I didn’t realize how addicted I had become until about the 3rd and 4th days when I got a (lack of) caffeine headache.  I guess I didn’t think that the crappy vending machines at the art school really had coffee in their coffee drinks… I mean, I didn’t go to Starbucks every single day, but I did frequent the 55-cent-watery-powdered-coffee dispenser fairly often.

This year it’s not so bad.  I did have a bit of a headache today, but I can’t tell if it’s from the caffeine or something else since I was also kind of nauseated.


Though I’m Catholic, I’m  interested in utilizing this time to exercise some self-control. I mean, I know that giving something up/not eating meat on Fridays represents sacrifice and things, but I would have to dig deep in the ol’ mental filing cabinet to really remember all the details and how-comes that go along with the Lenten season.

On that note, however, I am going to try to read through the entire Bible before Easter.

You may remember this post about my teenage “bucket list”… Well reading the Bible is one of the items I added to my grown-up version (which I have yet to publish).

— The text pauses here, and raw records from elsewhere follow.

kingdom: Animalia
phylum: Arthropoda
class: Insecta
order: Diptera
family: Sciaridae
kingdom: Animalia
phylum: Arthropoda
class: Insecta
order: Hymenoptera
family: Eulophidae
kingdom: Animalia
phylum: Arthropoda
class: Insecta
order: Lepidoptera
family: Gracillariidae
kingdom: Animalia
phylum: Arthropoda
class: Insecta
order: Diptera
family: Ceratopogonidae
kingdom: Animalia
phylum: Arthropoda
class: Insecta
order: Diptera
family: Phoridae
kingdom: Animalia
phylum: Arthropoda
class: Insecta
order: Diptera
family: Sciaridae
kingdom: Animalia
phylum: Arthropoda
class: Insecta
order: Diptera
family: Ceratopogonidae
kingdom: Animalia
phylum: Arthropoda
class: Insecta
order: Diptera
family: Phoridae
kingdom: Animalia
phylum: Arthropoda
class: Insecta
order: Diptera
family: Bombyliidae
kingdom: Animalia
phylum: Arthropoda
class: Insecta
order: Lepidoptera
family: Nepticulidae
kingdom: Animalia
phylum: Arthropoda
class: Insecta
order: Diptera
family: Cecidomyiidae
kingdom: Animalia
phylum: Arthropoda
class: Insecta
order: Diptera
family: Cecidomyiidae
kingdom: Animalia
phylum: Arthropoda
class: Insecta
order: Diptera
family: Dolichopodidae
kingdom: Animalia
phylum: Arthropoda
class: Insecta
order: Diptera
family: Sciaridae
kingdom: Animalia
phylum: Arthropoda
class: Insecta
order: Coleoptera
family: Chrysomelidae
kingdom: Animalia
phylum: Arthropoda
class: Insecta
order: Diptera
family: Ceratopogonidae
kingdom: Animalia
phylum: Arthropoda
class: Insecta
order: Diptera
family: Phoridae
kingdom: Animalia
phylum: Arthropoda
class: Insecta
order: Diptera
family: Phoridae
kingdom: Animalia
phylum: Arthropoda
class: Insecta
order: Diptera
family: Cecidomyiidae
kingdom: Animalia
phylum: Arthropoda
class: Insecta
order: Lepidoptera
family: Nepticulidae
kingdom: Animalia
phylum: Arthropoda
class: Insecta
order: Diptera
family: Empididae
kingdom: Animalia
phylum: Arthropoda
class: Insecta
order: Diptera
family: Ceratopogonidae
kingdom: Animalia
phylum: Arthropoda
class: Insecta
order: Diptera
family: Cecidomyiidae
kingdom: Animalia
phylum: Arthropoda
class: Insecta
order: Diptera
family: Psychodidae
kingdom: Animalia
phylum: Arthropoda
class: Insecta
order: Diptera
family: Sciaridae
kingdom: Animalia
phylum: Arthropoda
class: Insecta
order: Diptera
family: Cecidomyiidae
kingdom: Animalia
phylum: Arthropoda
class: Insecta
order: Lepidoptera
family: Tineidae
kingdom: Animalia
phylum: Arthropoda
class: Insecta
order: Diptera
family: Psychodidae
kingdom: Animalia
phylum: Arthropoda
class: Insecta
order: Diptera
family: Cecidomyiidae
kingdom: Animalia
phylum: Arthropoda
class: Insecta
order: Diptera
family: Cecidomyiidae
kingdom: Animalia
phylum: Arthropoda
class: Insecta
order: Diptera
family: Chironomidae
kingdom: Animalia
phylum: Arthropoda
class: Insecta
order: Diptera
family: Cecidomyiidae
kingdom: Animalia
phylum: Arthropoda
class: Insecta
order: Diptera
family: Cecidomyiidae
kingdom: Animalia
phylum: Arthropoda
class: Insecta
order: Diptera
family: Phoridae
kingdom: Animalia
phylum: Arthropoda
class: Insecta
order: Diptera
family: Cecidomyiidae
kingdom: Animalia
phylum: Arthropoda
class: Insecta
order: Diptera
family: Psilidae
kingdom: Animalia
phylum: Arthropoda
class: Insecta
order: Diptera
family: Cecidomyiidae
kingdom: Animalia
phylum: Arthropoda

I have the basic gist of it down from going to church every weekend throughout my childhood, but I’ve never sat down and actually read the book from start-to-finish. I’m not expecting to understand the entire Bible in just a few weeks — I just want to get a feel for the flow of it.

That’s why I’m reading through a Contemporary English version to start. I’ll graduate to the New Oxford Annotated Bible (with Apocrypha) when I’m really ready to be ultra-studious about it. (That’s the huge one with elaborate academic-sounding footnotes and the “missing” books in it.)

I’ve only made it through about 12 pages (I need to do about 21 per day to finish on time), but a lot more has happened than I expected/remembered.

-The creation of all things (check!)

-Adam and Eve get banished from the Garden of Eden (check!)

-Noah saves all the animals from certain death (check!)

-They all have a whole bunch of descendants when they’re like 300-600 years old (check!)

Abraham’s Adam’s wife, Eve, bears a son who kills the other son (check!)

-The evil, corrupt cities of Sodom and Gomorrah are destroyed (check!)


It’s amusing the way it’s all put into layman’s terms. Like the first verses are simplified to pretty much read as follows:

“God decided to create birds. This was good. And that’s how birds were created.”

I get that there’s no way that we could possible know how God created birds, but it’s just funny how this version lacks the eloquence that the original versions surely had.

Anyway, I should probably head upstairs and get to readin’ if I’m ever going to catch up.